QUOTED PASSAGE
======
Understanding Apache Airflow on AWS
Apache Airflow doesn’t only have a cool name; it’s also a powerful workflow orchestration tool that you can use as Managed Workflows for Apache Airflow (MWAA) on AWS. This post will explain which problems the service solves, how you can get started, and the most important concepts you need to understand. In the end, we’ll bring everything together with an example use case.
The Apache ecosystem is full of projects, and often, the project’s name doesn’t indicate what the tool does (think Pig, Cassandra, Hive, etc.). Airflow is another example of that. Meaning you won’t have a clear idea in your head of what the service does when you first come upon the name. If you think similar to us, you’ll first ignore these projects until the name keeps popping up, and then you begin investigating what all the buzz is about. Airflow kept showing up on our radar, and when the first projects came around, we dove deep into it. We can report that the tool is pretty cool, and that’s why we want to give you some insight into it.
If you’re familiar with the AWS ecosystem, you can think of Airflow as a mix of step functions and Glue workflows. Its main task is to orchestrate ETL processes. Acronyms are annoying, but we’ll continue using ETL here. It refers to Extract-Transform-Load and describes preparing data for analysis by manipulating or enriching it somehow. Standard tools are Glue, Spark, Elastic Map Reduce (EMR), Lambda, or Athena. ETL processes tend to increase in complexity over time, and you’ll find that you need to schedule and orchestrate different services in conjunction with each other to process your data. Here is where Airflow can help.
Airflow is a popular open-source tool that allows you to describe your ETL workflows as Python code and makes it possible to schedule and visually monitor these workflows while at the same time providing broad integrations in the AWS ecosystem and with 3rd party tools. Additionally, it provides a single interface to watch all your ETL processes, which people in operations roles will value.
======
SET EXERCISE
Reproduce the text above on Apache Airflow on AWS in full, without altering any word or punctuation mark.

PROVIDED MATERIAL
======
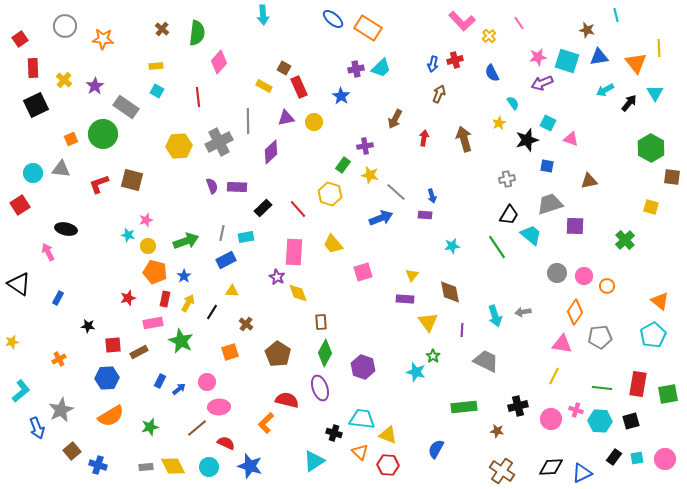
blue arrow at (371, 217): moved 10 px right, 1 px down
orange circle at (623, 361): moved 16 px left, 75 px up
======
RESULT OF THE TASK
Understanding Apache Airflow on AWS
Apache Airflow doesn’t only have a cool name; it’s also a powerful workflow orchestration tool that you can use as Managed Workflows for Apache Airflow (MWAA) on AWS. This post will explain which problems the service solves, how you can get started, and the most important concepts you need to understand. In the end, we’ll bring everything together with an example use case.
The Apache ecosystem is full of projects, and often, the project’s name doesn’t indicate what the tool does (think Pig, Cassandra, Hive, etc.). Airflow is another example of that. Meaning you won’t have a clear idea in your head of what the service does when you first come upon the name. If you think similar to us, you’ll first ignore these projects until the name keeps popping up, and then you begin investigating what all the buzz is about. Airflow kept showing up on our radar, and when the first projects came around, we dove deep into it. We can report that the tool is pretty cool, and that’s why we want to give you some insight into it.
If you’re familiar with the AWS ecosystem, you can think of Airflow as a mix of step functions and Glue workflows. Its main task is to orchestrate ETL processes. Acronyms are annoying, but we’ll continue using ETL here. It refers to Extract-Transform-Load and describes preparing data for analysis by manipulating or enriching it somehow. Standard tools are Glue, Spark, Elastic Map Reduce (EMR), Lambda, or Athena. ETL processes tend to increase in complexity over time, and you’ll find that you need to schedule and orchestrate different services in conjunction with each other to process your data. Here is where Airflow can help.
Airflow is a popular open-source tool that allows you to describe your ETL workflows as Python code and makes it possible to schedule and visually monitor these workflows while at the same time providing broad integrations in the AWS ecosystem and with 3rd party tools. Additionally, it provides a single interface to watch all your ETL processes, which people in operations roles will value.